The session, which will have 35 sittings, will begin with President Pratibha Patil addressing both houses of parliament Monday.

“This is the fourth year of the UPA (United Progressive Alliance) government. However, there is no respite for the common man, who is suffering due to the spiralling price rise. We will definitely raise the issue in parliament,” Gangwar told IANS.

“Nothing is being done by this government over farmers’ suicides. More than 200,000 farmers have committed suicide in the last 15 years,” he said. The BJP demand for early elections in Karnataka and the party raising the issue of increasing threats to internal security could add to the likely turbulence during the two-and-a-half-month-long budget session.

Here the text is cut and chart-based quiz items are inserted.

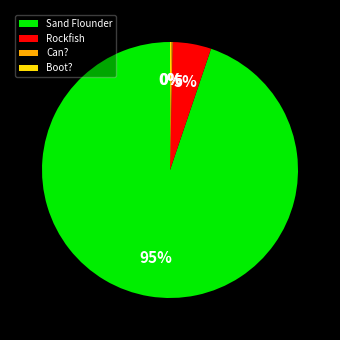

True or false: Sand Flounder accounts for 84% of the total.

False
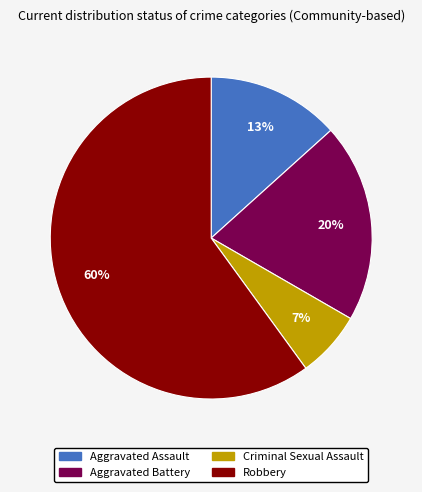

Which category has the biggest portion of the pie?

Robbery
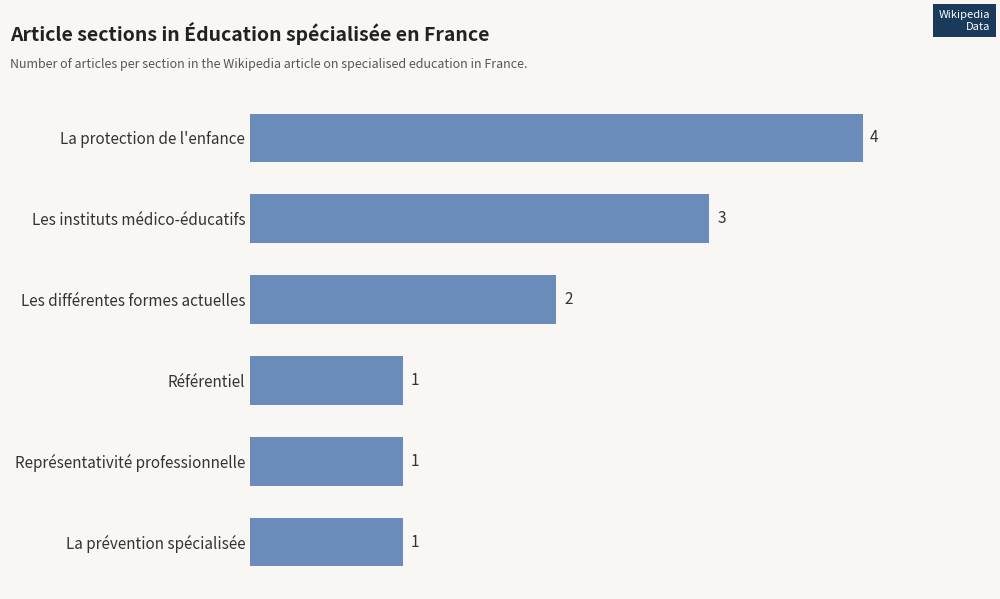

What is the greatest value displayed?

4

The BJP would also protest the “government’s move to delay the assembly elections in Karnataka” and raise the issue of the controversial Sethusamudram canal project.

“The BJP wants elections (in Karnataka) by the end of May and we will press for the demand in both the houses,” BJP spokesperson Vijay Kumar Malhotra said.

The opposition has given 75 notices for discussions under rules 184 and 193 in the Lok Sabha alone.

The Rs.240 billion-Sethusamudram canal project off the Tamil Nadu coast had seen the BJP disrupting parliamentary proceedings for days during the last monsoon and winter session. The BJP and its ally Shiv Sena maintain the canal project would destroy the bridge-like formation known as Ram Setu mentioned in the epic Ramayana.

However, UPA ally DMK will be pressurising the government to go ahead with it. The DMK claims the canal project would dramatically improve the economic condition of the state.

The government is expected to submit a fresh affidavit in the Supreme Court on the Ram Setu by the first week of March.

The BJP’s recent demand to bring in the long-pending Women’s Reservation Bill is also likely to put the government in a dilemma as many in the UPA are yet to agree with the legislation to provide 33 percent reservation for women in parliament and legislative assemblies.

With 10 states to hold assembly polls this year and rumours of early general elections, the government is believed to be preparing a string of populist measures including the Right to Education (RTE) bill.

The session will go for recess March 21-April 14 and continue till May 9.

Railway Minister Lalu Prasad will present the Railway Budget for 2008-09 on Feb 26. Three days later, on Feb 29, Finance Minister P. Chidambaram will present the General Budget. The Economic Survey would be presented on Feb 28.